### [Data for review]

********************

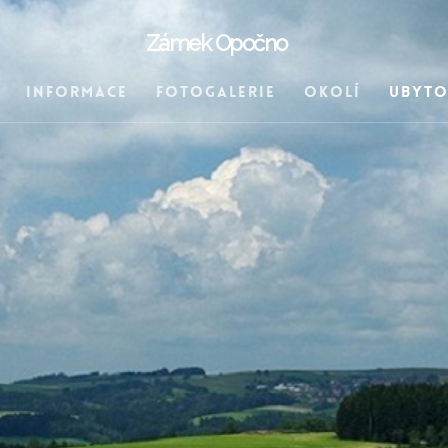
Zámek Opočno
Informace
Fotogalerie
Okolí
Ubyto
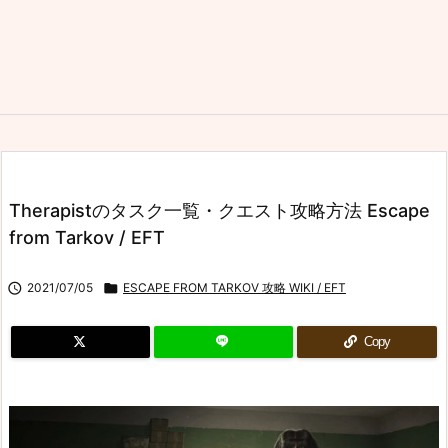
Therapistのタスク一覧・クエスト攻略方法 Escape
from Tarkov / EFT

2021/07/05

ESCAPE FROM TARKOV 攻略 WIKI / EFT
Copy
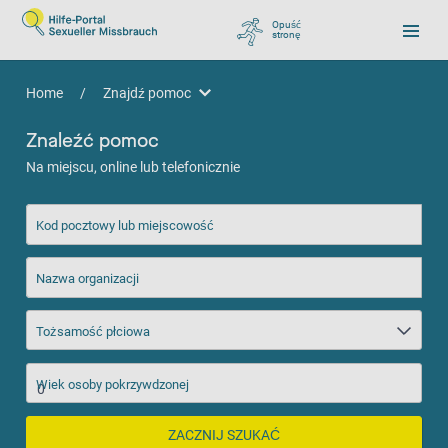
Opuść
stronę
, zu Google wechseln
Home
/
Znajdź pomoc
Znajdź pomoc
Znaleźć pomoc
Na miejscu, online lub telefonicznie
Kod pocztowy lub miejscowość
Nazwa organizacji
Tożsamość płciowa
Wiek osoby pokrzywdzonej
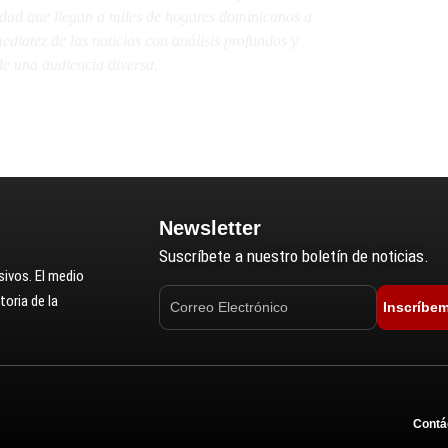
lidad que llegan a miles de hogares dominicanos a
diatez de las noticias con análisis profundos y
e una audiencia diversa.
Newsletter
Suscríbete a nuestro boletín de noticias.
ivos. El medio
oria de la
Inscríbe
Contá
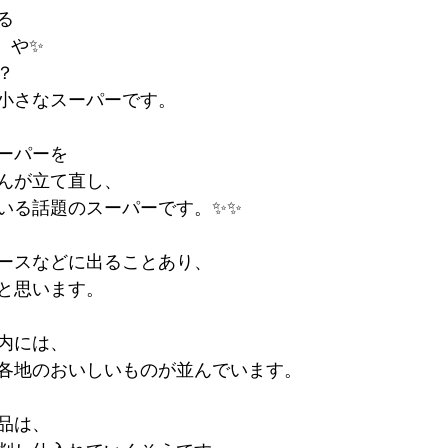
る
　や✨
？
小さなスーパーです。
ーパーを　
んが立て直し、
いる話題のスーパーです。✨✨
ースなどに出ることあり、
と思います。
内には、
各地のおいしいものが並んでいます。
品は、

********************

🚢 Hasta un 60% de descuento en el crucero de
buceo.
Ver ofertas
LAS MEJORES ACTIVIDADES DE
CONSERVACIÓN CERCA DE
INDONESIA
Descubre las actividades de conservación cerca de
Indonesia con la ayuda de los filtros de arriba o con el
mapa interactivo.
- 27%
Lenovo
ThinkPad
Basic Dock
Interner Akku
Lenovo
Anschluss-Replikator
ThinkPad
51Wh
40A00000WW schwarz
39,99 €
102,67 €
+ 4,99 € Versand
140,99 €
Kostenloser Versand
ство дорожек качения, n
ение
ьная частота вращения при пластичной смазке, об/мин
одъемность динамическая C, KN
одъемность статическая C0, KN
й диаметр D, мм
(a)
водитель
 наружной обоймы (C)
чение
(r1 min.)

********************

### [Directions for this task]
Would you give the number of lines in this listing that include "noticias"? Only the number, please.

### [Response for this exercise]
2